*** Opening of Records supplied ***

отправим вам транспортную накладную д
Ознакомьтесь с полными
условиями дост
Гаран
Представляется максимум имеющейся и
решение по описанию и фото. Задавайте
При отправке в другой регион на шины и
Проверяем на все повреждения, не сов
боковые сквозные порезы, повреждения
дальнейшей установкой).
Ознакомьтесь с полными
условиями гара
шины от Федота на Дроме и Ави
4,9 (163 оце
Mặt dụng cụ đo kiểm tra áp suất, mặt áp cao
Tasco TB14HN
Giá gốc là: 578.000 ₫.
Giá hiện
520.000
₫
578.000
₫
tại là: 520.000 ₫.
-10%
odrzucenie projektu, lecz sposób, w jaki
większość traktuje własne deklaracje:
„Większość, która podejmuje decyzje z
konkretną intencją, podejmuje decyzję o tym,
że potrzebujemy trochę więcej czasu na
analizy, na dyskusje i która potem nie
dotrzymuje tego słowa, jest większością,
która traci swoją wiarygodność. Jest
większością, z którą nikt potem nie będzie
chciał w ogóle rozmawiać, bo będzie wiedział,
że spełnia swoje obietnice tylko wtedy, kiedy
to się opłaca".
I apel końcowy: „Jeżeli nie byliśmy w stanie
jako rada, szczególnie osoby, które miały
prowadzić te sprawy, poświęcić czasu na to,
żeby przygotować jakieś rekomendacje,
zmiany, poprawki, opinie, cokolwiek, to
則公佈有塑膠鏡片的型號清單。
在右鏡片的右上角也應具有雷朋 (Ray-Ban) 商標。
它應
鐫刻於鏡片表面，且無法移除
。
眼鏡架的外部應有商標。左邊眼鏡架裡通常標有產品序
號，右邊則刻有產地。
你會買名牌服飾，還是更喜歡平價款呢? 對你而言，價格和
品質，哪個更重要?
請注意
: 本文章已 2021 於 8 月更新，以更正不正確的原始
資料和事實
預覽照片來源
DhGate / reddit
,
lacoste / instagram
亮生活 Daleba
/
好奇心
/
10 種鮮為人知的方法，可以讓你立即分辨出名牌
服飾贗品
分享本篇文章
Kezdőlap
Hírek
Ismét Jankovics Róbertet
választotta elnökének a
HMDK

*** Close of Records supplied ***
*** Opening of Records supplied ***

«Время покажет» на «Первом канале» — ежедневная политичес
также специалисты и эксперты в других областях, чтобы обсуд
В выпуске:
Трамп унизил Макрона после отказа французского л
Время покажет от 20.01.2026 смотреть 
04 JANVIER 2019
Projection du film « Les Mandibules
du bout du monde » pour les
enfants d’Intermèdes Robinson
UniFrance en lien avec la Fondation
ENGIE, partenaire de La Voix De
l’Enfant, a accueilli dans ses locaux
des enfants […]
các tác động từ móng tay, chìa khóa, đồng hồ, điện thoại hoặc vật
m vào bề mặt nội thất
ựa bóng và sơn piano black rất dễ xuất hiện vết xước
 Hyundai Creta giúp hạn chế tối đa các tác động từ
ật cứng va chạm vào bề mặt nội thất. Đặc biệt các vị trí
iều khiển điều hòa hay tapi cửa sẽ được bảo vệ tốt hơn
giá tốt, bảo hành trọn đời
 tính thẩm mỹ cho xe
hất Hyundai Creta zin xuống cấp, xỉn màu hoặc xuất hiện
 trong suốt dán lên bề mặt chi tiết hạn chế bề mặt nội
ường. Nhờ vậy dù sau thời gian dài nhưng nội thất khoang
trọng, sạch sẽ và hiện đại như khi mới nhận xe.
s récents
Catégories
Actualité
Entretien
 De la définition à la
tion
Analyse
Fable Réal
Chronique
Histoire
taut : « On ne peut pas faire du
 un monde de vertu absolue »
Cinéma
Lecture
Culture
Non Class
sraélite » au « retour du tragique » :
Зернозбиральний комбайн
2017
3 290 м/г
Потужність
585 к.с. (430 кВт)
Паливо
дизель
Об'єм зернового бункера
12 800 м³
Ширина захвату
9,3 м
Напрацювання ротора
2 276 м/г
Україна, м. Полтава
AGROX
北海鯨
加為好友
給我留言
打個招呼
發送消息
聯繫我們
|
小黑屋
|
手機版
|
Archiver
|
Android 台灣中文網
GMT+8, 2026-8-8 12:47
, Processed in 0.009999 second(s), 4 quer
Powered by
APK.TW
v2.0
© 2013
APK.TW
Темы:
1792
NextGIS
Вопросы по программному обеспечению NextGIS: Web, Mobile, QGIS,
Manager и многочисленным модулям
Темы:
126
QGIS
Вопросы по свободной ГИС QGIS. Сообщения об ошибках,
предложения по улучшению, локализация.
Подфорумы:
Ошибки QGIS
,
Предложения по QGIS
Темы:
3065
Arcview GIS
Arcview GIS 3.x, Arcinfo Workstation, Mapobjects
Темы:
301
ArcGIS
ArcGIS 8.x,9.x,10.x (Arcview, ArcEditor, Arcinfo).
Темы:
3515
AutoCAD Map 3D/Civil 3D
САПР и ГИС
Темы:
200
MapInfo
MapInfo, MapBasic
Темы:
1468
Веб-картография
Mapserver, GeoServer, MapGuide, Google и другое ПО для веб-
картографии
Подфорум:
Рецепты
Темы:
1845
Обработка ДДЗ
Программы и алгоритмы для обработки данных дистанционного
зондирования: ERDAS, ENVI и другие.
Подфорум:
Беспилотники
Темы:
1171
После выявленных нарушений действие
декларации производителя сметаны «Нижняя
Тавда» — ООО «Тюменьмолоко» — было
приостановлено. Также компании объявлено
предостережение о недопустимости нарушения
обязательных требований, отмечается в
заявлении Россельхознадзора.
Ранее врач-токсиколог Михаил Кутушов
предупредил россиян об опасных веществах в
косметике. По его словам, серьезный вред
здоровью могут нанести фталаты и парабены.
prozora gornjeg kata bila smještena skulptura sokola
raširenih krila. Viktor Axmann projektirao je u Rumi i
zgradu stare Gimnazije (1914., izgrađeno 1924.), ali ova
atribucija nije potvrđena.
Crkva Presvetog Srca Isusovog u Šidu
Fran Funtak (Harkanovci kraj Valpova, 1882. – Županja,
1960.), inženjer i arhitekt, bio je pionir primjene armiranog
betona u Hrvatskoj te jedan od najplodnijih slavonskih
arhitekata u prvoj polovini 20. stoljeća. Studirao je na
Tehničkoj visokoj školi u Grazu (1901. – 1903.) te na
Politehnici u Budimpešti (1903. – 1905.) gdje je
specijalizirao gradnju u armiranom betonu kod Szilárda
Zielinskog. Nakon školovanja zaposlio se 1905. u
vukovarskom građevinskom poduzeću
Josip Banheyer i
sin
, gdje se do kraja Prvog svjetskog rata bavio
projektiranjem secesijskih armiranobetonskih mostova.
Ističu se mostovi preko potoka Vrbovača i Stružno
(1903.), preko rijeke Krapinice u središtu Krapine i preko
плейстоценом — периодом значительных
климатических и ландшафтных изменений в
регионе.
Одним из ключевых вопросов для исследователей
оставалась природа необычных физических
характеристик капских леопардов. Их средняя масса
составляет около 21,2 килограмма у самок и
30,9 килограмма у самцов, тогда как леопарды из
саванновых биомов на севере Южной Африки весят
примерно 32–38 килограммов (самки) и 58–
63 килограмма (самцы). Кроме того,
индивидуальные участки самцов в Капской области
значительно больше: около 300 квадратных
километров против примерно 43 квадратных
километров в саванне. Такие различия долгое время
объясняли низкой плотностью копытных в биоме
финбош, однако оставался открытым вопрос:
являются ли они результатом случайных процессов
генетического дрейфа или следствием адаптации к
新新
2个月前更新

*** Close of Records supplied ***

- [Assigned task] Give the lines from the one with "отправим вам транспортную накладную д" up to and including the one with "4,9 (163 оце" as a Markdown table with the columns Row and Line. Number each line in Row, put its text in Line, and leave out blank lines.

- [Response area]
| Row | Line |
|---|---|
| 1 | отправим вам транспортную накладную д |
| 2 | Ознакомьтесь с полными |
| 3 | условиями дост |
| 4 | Гаран |
| 5 | Представляется максимум имеющейся и |
| 6 | решение по описанию и фото. Задавайте |
| 7 | При отправке в другой регион на шины и |
| 8 | Проверяем на все повреждения, не сов |
| 9 | боковые сквозные порезы, повреждения |
| 10 | дальнейшей установкой). |
| 11 | Ознакомьтесь с полными |
| 12 | условиями гара |
| 13 | шины от Федота на Дроме и Ави |
| 14 | 4,9 (163 оце |